Version difference data:
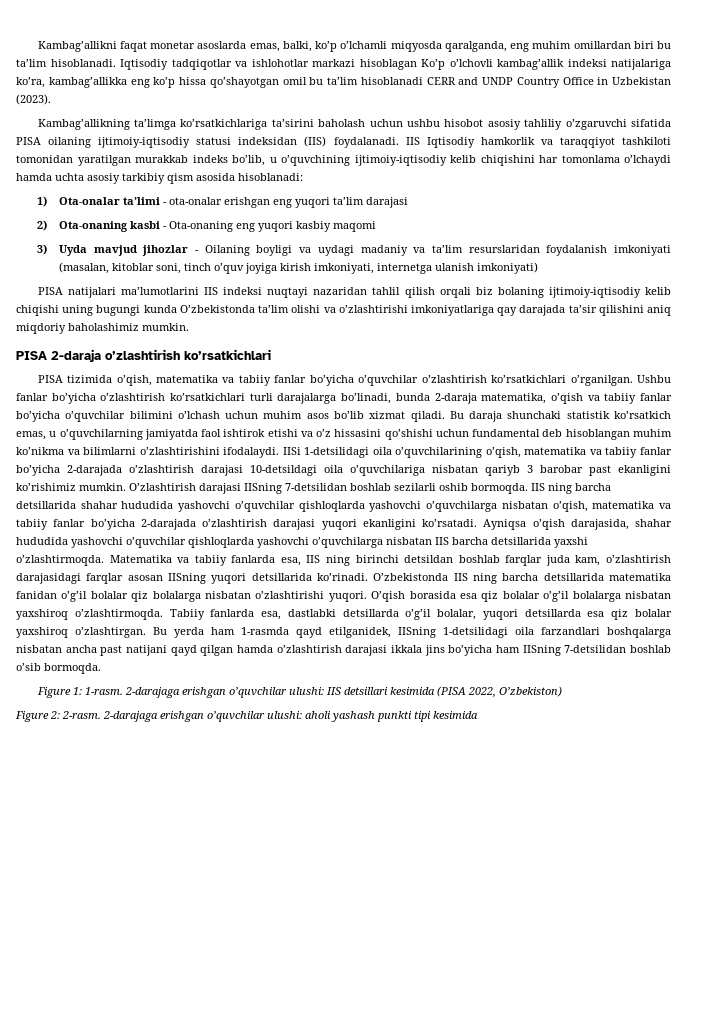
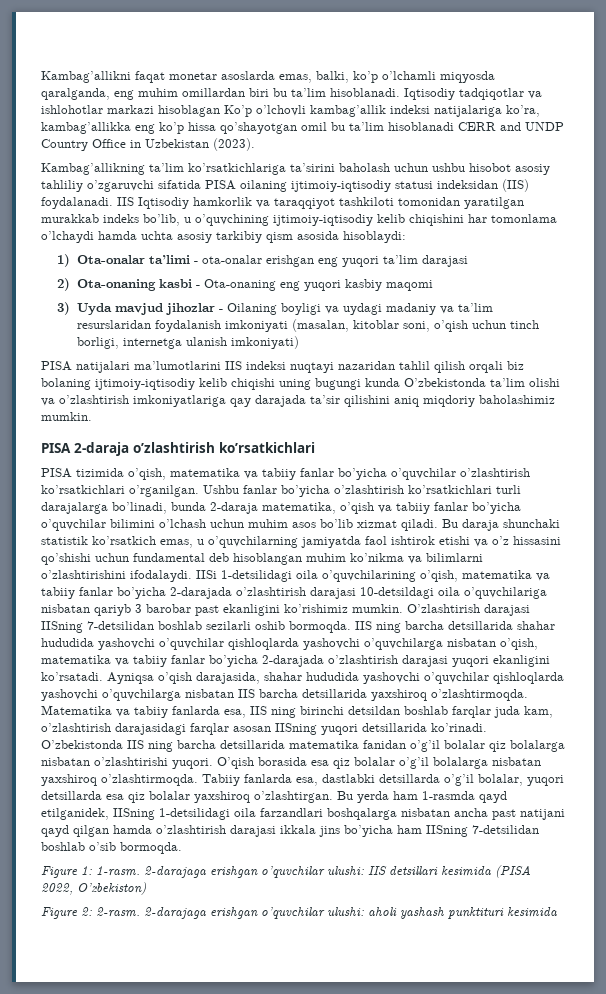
[134,119,177,130] ta’limga -> [149,163,184,172] ta’lim
[238,173,303,181] hisoblanadi: -> [343,231,406,243] hisoblaydi:
[183,263,374,274] tinch o’quv joyiga kirish imkoniyati, -> [433,320,539,332] [76,337,119,349] o’qish uchun tinch borligi,
[338,305,408,313] o’zlashtirishi -> [59,395,129,404] o’zlashtirish
[554,537,588,548] yaxshi -> [371,689,427,701] yaxshiroq
[377,711,431,722] punkti tipi -> [448,907,504,919] punktituri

TASK TO COMPLETE: The lines from the one containing "[238,173,303,181] hisoblanadi: ->" through the last line of the records are the answer; set them down exactly and add nothing.

FINISHED TASK:
[238,173,303,181] hisoblanadi: -> [343,231,406,243] hisoblaydi:
[183,263,374,274] tinch o’quv joyiga kirish imkoniyati, -> [433,320,539,332] [76,337,119,349] o’qish uchun tinch borligi,
[338,305,408,313] o’zlashtirishi -> [59,395,129,404] o’zlashtirish
[554,537,588,548] yaxshi -> [371,689,427,701] yaxshiroq
[377,711,431,722] punkti tipi -> [448,907,504,919] punktituri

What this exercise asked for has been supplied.